EXERCISE GOAL
Reproduce every one of the lines below character for character, changing nothing.

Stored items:
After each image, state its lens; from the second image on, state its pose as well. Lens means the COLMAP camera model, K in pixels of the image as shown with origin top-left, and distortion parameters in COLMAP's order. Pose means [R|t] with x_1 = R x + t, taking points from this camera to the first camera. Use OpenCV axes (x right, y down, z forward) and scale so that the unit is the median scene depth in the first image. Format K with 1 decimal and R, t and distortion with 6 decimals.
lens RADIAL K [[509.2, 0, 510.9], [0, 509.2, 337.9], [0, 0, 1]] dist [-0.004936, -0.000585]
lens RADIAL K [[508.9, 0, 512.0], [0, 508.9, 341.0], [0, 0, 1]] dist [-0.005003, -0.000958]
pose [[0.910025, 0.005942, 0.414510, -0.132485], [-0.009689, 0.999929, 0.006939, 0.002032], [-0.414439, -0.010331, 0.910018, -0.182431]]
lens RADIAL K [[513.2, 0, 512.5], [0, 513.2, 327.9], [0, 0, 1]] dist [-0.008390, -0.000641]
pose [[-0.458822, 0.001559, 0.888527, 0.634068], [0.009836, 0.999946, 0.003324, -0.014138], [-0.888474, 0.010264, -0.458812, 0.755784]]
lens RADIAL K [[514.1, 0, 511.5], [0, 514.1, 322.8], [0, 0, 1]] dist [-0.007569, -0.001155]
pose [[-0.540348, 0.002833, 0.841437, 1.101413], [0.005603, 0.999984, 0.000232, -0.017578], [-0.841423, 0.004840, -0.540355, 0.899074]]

TASK OUTPUT
After each image, state its lens; from the second image on, state its pose as well. Lens means the COLMAP camera model, K in pixels of the image as shown with origin top-left, and distortion parameters in COLMAP's order. Pose means [R|t] with x_1 = R x + t, taking points from this camera to the first camera. Use OpenCV axes (x right, y down, z forward) and scale so that the unit is the median scene depth in the first image. Format K with 1 decimal and R, t and distortion with 6 decimals.
lens RADIAL K [[509.2, 0, 510.9], [0, 509.2, 337.9], [0, 0, 1]] dist [-0.004936, -0.000585]
lens RADIAL K [[508.9, 0, 512.0], [0, 508.9, 341.0], [0, 0, 1]] dist [-0.005003, -0.000958]
pose [[0.910025, 0.005942, 0.414510, -0.132485], [-0.009689, 0.999929, 0.006939, 0.002032], [-0.414439, -0.010331, 0.910018, -0.182431]]
lens RADIAL K [[513.2, 0, 512.5], [0, 513.2, 327.9], [0, 0, 1]] dist [-0.008390, -0.000641]
pose [[-0.458822, 0.001559, 0.888527, 0.634068], [0.009836, 0.999946, 0.003324, -0.014138], [-0.888474, 0.010264, -0.458812, 0.755784]]
lens RADIAL K [[514.1, 0, 511.5], [0, 514.1, 322.8], [0, 0, 1]] dist [-0.007569, -0.001155]
pose [[-0.540348, 0.002833, 0.841437, 1.101413], [0.005603, 0.999984, 0.000232, -0.017578], [-0.841423, 0.004840, -0.540355, 0.899074]]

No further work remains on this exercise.